International students die in groups of five. Or do they?
**Update: They knocked back my second request on the grounds of anonymity. The sample was so small that giving me details might risk identifying someone. That seems fair, but if nothing else the very low number means that in the context of my original thinking the numbers are not in context large enough to suggest a broader story. (taking as read that the individual circumstances are sad and may have warranted reporting at the time) **
I always like to test out the stuff that I ask my students to do; don’t make people to do something you wouldn’t try yourself (apart from maybe fitting a gas cooker or disarming a bomb ). So I’ve been collecting data from various places to use in data journalism exercises including FOI requests via Whatdotheyknow.com.
I asked for details of people who had died whilst on student and Tier 4 visas. It was playing out a hunch (just curiosity) I had about a few things, in particular the number of those that would be suicides. I thought it would make interesting data and would be something that might interest students without getting in to the dangerous territory of ‘student stories’
Where possible I would like to know the date, location of their death, gender, age, cause of death and sponsor institution.If you could provide this information in digital form, preferably in a spreadsheet format, that would be very helpful
Not really what I wanted. The main reason cited was that apart from the information above, was that they were* “only able to report on data that is captured in certain mandatory fields on the Home Office’s Case Information Database (CID).”* Most of the information I wanted would be in the ‘notes’ section of any records which would need to be located manually.
The Home Office is not obliged under section 12 of the Freedom of Information Act 2000 to comply with any information request where the estimated costs involved in supplying the information exceed the £600 cost limit. I regret that we cannot supply you with the information that you have asked for, as to comply with your request would exceed this cost limit.
Fair enough although I was a bit suspicious that some of the information that would seem to be pretty useful, like sponsoring institution, would not have a field. But I realised that I didn’t really know what fields were in there.
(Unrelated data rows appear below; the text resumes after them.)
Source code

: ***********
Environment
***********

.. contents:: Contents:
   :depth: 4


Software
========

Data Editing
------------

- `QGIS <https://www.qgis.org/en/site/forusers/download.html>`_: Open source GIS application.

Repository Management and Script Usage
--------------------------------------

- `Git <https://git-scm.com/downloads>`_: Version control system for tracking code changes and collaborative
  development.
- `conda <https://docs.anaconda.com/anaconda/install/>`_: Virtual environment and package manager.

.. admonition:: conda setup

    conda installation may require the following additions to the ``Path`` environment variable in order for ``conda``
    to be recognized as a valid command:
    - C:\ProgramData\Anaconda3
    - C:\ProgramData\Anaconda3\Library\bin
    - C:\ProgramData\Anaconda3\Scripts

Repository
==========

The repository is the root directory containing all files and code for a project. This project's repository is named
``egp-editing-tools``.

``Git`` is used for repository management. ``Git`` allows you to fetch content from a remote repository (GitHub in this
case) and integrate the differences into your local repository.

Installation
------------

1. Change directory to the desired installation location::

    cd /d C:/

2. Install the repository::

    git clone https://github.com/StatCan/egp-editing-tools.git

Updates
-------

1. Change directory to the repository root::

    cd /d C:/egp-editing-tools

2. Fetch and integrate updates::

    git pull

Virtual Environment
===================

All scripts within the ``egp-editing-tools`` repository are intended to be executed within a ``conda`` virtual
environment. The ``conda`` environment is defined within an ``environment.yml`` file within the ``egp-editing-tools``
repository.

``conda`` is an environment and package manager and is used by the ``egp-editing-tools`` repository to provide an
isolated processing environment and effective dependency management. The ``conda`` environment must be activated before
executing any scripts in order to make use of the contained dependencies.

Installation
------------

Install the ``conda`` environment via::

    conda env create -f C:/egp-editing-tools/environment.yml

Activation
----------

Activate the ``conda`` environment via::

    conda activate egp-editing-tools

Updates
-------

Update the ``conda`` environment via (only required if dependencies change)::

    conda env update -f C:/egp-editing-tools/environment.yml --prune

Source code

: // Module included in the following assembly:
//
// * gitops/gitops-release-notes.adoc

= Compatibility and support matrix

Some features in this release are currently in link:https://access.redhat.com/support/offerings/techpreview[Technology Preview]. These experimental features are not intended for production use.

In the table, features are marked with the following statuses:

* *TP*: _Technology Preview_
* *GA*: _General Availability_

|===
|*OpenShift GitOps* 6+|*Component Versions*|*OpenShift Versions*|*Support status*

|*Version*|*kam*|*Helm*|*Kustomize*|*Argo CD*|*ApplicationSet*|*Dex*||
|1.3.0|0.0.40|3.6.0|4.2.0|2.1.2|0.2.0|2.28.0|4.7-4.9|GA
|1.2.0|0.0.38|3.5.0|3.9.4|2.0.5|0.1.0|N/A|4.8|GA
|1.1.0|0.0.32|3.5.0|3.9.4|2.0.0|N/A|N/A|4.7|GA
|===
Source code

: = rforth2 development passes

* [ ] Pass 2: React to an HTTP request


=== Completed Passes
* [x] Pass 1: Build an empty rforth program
In fact I didn’t really know that the Case Information database was where that stuff would be.
Thanks to an FOI by Helen Murphy, I find out that;
All data held on the Caseworker Information Database will fall within a
minimum data set. The Caseworker Information Database contains:
• Name
• Date of birth
• Nationality
• Arrival details
• Temporary admission address
• Detention details
• Refusal reasons• Diary actions
• Notes
• Removal details
• Photograph
More surprisingly it also reveals that* “Currently there are over 75 screens on the Caseworker Information Database (CID)”*. 75 screens No wonder they can’t find anything!
7 hour days
Helen’s FOI also helped illuminate working conditions at the Home Office. In Helen’s FOI
The £600 limit is based on work being carried out at a rate of £25 per hour, which equates to 24 hours of work per request.
In my response :
This [£600] limit applies to all central Government Departments and is based on work being carried out by one member of staff at a rate of £25 per hour, which equates to 3½ days work per request.
Taking one as a different way of expressing the other ( a dangerous assumption) would suggest less than 7 hour days at the Home office. Still, that seams fair given the number of screens you’d need to wade through. I’d give up after 2 hours!
Groups of 5
The other thing that struck me about the data was the alarmingly uniform numbers that people die in – 5 at a time. It turns out that the figures are *not entirely complete **. A note on the data says:
Figures rounded to nearest 5 (- = 0, * = 1 or 2) and may not sum to totals shown because of independent rounding.
Why round them to 5? It’s not like half a person died! ***Update: *In the comments Martin Stabe suggests “This could be an anonymisation requirement so that individual cases cannot be identified from aggregate data.”
Limits of being human
I’ve put another request in on the basis of the data I got, assuming that 10 cases would be manageable by someone in 3.5 days although 75 screens worth of content might yet fox my demand, so I may never get what I want this way.
The truth is that, as data, what I got is next to useless – no real context and the numbers aren’t even accurate, – but it reinforced a few things for me:
- Good FOI’s rely on good planning and some prior knowledge. I’d done a bit or work understanding the whole Tier4/student thing but clearly I needed to do more on understanding who held the data, how and why. Data, in fact journalism, is all about context
- Good FOI’s rarely stand alone. Often an FOI is an enabler. It opens doors, avenues for further questions. That makes it valuable even when the data might be useless.
- Visibility helps. Helen’s FOI answered questions I had. Maybe mine won’t but It’s in the mix.
- Open government doesn’t just rely on data. It relies on the capacity to retrieve and search that data. Government is really good at collecting it and shockingly bad at having it in a form that is usable even to themselves. (but we all knew that didn’t we)
Not new or startling revelations but it never hurts to be reminded of these things from time to time.